O visual de Jersey Boys está impecável, como já é habitual em Clint Eastwood. E o filme, no seu todo – e apesar de algumas incongruências e buracos do argumento -, consegue tornar-se numa peça de brilhante entretenimento, que segue as regras dos clássicos da indústria e que nos faz lembrar como fazem falta mais filmes assim a chegarem às salas.

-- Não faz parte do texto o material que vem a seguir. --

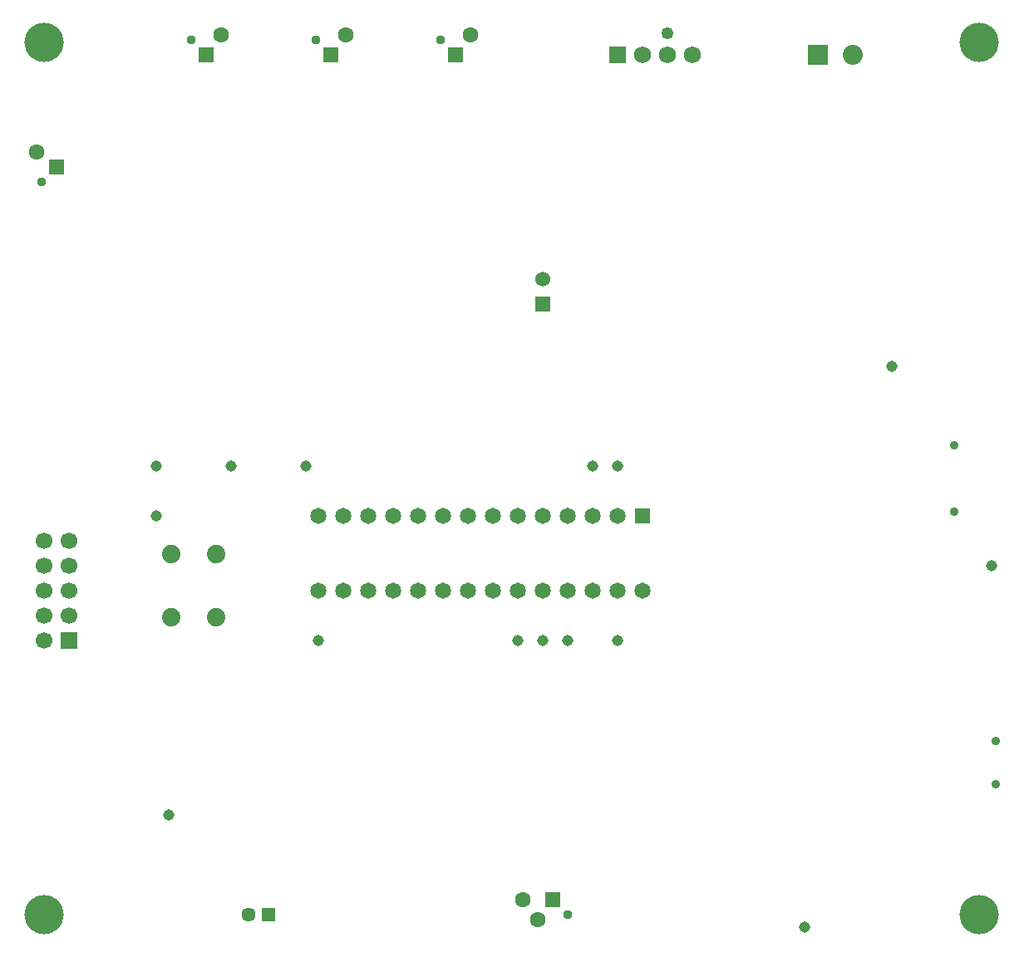
<source format=gbs>
G04 (created by PCBNEW (2013-mar-13)-testing) date Mon 25 Mar 2013 11:40:00 PM EDT*
%MOIN*%
G04 Gerber Fmt 3.4, Leading zero omitted, Abs format*
%FSLAX34Y34*%
G01*
G70*
G90*
G04 APERTURE LIST*
%ADD10C,0.006*%
%ADD11R,0.06X0.06*%
%ADD12C,0.06*%
%ADD13C,0.045*%
%ADD14R,0.0669291X0.0669291*%
%ADD15C,0.0669291*%
%ADD16C,0.0649606*%
%ADD17R,0.0649606X0.0649606*%
%ADD18R,0.0570866X0.0570866*%
%ADD19C,0.0570866*%
%ADD20R,0.0688976X0.0688976*%
%ADD21C,0.0688976*%
%ADD22C,0.0492126*%
%ADD23C,0.15748*%
%ADD24C,0.0354331*%
%ADD25R,0.0629921X0.0629921*%
%ADD26C,0.0374016*%
%ADD27C,0.0629921*%
%ADD28C,0.074*%
%ADD29C,0.08*%
%ADD30R,0.08X0.08*%
G04 APERTURE END LIST*
G54D10*
G54D11*
X61000Y-32500D03*
G54D12*
X61000Y-31500D03*
G54D13*
X64000Y-46000D03*
X71500Y-57500D03*
X62000Y-46000D03*
X79000Y-43000D03*
X75000Y-35000D03*
X52000Y-46000D03*
X46000Y-53000D03*
X64000Y-39000D03*
X63000Y-39000D03*
X48500Y-39000D03*
X51500Y-39000D03*
X45500Y-39000D03*
X45500Y-41000D03*
X60000Y-46000D03*
X61000Y-46000D03*
G54D14*
X42000Y-46000D03*
G54D15*
X42000Y-45000D03*
X42000Y-44000D03*
X42000Y-43000D03*
X42000Y-42000D03*
X41000Y-42000D03*
X41000Y-43000D03*
X41000Y-44000D03*
X41000Y-45000D03*
X41000Y-46000D03*
G54D16*
X64000Y-41000D03*
X63000Y-41000D03*
X62000Y-41000D03*
X61000Y-41000D03*
X60000Y-41000D03*
X59000Y-41000D03*
X58000Y-41000D03*
X57000Y-41000D03*
X56000Y-41000D03*
X55000Y-41000D03*
X54000Y-41000D03*
X53000Y-41000D03*
X52000Y-41000D03*
G54D17*
X65000Y-41000D03*
G54D16*
X52000Y-44000D03*
X53000Y-44000D03*
X54000Y-44000D03*
X55000Y-44000D03*
X56000Y-44000D03*
X57000Y-44000D03*
X58000Y-44000D03*
X59000Y-44000D03*
X60000Y-44000D03*
X61000Y-44000D03*
X62000Y-44000D03*
X63000Y-44000D03*
X64000Y-44000D03*
X65000Y-44000D03*
G54D18*
X49993Y-57000D03*
G54D19*
X49206Y-57000D03*
G54D20*
X64000Y-22500D03*
G54D21*
X65000Y-22500D03*
X66000Y-22500D03*
X67000Y-22500D03*
G54D22*
X66000Y-21650D03*
G54D23*
X78500Y-57000D03*
X78500Y-22000D03*
X41000Y-57000D03*
X41000Y-22000D03*
G54D24*
X79165Y-51766D03*
X79165Y-50034D03*
X77500Y-40838D03*
X77500Y-38161D03*
G54D25*
X47500Y-22493D03*
G54D26*
X46909Y-21903D03*
G54D27*
X48090Y-21706D03*
G54D25*
X52500Y-22493D03*
G54D26*
X51909Y-21903D03*
G54D27*
X53090Y-21706D03*
G54D25*
X57500Y-22493D03*
G54D26*
X56909Y-21903D03*
G54D27*
X58090Y-21706D03*
G54D25*
X41493Y-27000D03*
G54D26*
X40903Y-27590D03*
G54D27*
X40706Y-26409D03*
G54D25*
X61400Y-56406D03*
G54D26*
X61990Y-56996D03*
G54D27*
X60809Y-57193D03*
X60214Y-56406D03*
G54D28*
X47890Y-42520D03*
X47890Y-45080D03*
X46110Y-42520D03*
X46110Y-45080D03*
G54D29*
X73427Y-22500D03*
G54D30*
X72050Y-22500D03*
M02*

</source>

Filmes onde o cuidado técnico e sensorial estão acima de todas as coisas, e apesar das diferentes apreciações que o filme possa gerar, é algo que não consegue ser menosprezado por ninguém.
Sendo um biopic astuto, divertido e, em parte, original, Jersey Boys não interessa somente pelos factos que retrata, como também pelas fragilidades que atribui aos seus heróis (algo também comum a outros protagonistas de Eastwood, que escondem com a atitude um lado mais delicado). Essas figuras tornam-se espectadoras e avaliadoras das suas próprias desgraças, recuando e avançando no tempo e relembrando as vitórias, as derrotas, as feridas e os que ficaram pelo caminho na batalha pelo estrelato, e na luta pela conquista da América. Um exuberante espetáculo emocional e musical, com grandes interpretações, onde a História do rock se confunde com a História de um país, ilustrando todas as armadilhas que isso possa proporcionar.
Excelente texto Rui, tio Clint não decepciona!